OpenDocument Format (ISO/IEC 26300) / Office Open XML (ISO/IEC 29500) Translation Guidelines

Adding the word “guidelines” to the title should make it clear to anybody noticing this project that it is not an “answer” to ODF/OOXML interoperability, merely a discursive document. For myself, I have doubts about the ultimate usefulness of such a document.

It is disappointing to see the poor rate of progress on meaningful interoperability and harmonisation work. Of course these things are motherhood and apple pie in discussion – but when the time comes to find volunteers to actually help, few hands go up.
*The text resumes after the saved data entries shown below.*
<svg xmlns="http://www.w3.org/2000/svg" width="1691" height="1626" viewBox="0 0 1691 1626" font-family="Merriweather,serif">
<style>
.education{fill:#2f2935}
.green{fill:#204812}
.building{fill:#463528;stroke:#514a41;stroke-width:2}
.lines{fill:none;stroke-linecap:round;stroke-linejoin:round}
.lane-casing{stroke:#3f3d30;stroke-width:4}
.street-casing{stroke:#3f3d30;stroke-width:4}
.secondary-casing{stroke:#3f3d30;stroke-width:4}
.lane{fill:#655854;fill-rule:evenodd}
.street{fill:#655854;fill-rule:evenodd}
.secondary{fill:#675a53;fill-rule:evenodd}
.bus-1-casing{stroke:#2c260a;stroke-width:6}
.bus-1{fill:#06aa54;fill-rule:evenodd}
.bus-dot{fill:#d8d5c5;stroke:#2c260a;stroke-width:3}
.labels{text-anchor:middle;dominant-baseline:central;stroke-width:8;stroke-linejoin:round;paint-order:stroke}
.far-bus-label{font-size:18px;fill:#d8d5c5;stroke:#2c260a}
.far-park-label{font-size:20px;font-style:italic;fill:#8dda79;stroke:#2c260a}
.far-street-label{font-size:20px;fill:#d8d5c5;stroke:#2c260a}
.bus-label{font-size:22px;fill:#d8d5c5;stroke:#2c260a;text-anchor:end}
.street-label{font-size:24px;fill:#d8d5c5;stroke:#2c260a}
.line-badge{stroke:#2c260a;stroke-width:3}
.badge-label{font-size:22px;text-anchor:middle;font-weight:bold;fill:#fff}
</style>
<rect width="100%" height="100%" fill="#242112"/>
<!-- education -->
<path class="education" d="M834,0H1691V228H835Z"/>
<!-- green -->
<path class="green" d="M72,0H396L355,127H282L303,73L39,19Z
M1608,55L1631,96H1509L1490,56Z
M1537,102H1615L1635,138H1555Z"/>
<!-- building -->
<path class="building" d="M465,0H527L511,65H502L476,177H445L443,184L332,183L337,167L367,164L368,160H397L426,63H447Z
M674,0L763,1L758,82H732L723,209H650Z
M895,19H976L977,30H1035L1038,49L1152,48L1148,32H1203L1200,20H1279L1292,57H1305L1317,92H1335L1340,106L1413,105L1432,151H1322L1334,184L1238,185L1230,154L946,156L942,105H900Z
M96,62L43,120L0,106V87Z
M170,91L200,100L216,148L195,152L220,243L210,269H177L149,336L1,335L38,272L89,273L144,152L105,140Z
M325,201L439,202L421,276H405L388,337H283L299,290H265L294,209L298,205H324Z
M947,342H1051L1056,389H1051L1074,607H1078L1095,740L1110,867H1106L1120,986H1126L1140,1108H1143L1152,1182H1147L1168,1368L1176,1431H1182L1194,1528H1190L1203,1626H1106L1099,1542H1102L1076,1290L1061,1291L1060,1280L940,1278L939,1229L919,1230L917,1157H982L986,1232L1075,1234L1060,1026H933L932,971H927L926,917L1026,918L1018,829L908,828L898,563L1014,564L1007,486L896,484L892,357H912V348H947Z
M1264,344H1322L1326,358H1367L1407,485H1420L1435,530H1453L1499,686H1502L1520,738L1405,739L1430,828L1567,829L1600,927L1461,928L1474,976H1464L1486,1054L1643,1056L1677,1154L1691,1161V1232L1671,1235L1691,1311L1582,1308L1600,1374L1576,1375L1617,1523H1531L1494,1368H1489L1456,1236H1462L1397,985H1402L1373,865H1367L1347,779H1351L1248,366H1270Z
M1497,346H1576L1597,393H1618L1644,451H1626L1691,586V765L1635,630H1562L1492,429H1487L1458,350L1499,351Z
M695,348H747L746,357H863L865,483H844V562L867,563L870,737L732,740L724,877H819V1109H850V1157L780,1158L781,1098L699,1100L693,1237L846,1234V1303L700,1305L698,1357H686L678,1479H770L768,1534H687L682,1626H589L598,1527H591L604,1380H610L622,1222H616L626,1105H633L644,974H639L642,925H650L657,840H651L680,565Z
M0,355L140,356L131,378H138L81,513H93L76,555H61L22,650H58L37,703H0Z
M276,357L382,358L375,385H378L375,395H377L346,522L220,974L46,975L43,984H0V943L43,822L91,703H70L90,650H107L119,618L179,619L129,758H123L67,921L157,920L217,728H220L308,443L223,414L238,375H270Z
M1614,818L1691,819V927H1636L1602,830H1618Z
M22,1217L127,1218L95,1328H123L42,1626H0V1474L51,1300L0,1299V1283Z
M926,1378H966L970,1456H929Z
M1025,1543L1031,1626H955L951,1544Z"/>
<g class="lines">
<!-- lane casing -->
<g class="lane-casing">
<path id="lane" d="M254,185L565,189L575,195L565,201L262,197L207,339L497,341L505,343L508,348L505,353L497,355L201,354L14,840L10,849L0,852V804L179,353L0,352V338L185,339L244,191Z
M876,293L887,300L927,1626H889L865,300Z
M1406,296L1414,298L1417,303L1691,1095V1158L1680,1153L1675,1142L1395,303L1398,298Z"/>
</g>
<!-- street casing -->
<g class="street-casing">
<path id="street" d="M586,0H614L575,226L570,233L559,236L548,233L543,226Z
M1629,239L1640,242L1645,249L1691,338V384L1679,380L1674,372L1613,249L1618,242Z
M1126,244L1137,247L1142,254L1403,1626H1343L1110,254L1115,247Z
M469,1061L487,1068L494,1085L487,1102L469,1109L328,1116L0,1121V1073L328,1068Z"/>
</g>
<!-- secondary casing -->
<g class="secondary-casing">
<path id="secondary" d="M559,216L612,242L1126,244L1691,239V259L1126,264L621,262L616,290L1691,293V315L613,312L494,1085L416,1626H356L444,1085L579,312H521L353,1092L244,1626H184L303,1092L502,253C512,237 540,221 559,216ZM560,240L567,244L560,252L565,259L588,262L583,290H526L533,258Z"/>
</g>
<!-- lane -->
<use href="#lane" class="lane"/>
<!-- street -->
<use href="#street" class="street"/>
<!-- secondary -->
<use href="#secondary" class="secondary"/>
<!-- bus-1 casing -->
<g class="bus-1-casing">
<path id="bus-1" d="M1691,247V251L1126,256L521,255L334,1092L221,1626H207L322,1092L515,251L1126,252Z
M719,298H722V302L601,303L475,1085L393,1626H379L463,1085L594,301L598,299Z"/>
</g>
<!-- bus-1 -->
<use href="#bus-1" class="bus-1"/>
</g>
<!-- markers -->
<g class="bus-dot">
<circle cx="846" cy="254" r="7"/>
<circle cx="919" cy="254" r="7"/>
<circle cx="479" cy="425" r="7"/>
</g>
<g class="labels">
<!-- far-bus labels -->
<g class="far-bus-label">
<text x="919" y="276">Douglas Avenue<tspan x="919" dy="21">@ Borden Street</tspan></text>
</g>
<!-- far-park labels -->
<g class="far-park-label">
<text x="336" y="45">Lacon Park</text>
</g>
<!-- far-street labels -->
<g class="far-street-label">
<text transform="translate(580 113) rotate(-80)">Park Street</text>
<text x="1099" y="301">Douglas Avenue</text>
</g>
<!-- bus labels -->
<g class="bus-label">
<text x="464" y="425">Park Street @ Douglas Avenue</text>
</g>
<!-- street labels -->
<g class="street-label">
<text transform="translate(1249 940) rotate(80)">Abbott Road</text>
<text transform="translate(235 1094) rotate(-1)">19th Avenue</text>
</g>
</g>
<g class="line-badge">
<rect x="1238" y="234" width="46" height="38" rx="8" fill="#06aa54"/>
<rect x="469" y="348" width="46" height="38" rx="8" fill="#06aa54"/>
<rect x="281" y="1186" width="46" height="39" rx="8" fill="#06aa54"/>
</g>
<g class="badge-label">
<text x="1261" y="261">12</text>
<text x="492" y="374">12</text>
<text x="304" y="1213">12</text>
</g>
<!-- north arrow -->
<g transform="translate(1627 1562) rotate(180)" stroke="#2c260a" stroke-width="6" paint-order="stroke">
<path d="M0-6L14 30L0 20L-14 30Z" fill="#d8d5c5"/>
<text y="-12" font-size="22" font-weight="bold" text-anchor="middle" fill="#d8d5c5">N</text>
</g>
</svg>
In my view, the only hope of achieving any meaningful harmonisation work is to get Another Big Vendor interested in backing it, and I know some behind-the-scenes work will be taking place to beat the undergrowth and see if just such a vendor can be found.

De Gustibus

Sarah has persuaded me to submit an entry for the The normblog Posterity Collection poll. It is:

1. Poet - Chaucer
2. Playwright - Shakespeare
3. Novelist - E.M. Forster
4. Composer - Beethoven, Bruckner, Mozart, Schubert
5. Jazz musician - Milt Jackson
6. Rock or pop star/group - ABBA
7. Country music ditto
8. Movie director - Michael Powell
9. Painter - Vermeer
10. Photographer
11. Sculptor - Richard Serra
12. Architect

E.M. Forster - really? Strange what this exercise makes you discover about yourself ...

(Actually, I'm distracted by the fact there is no Unicode character for the backwards B in ABBA).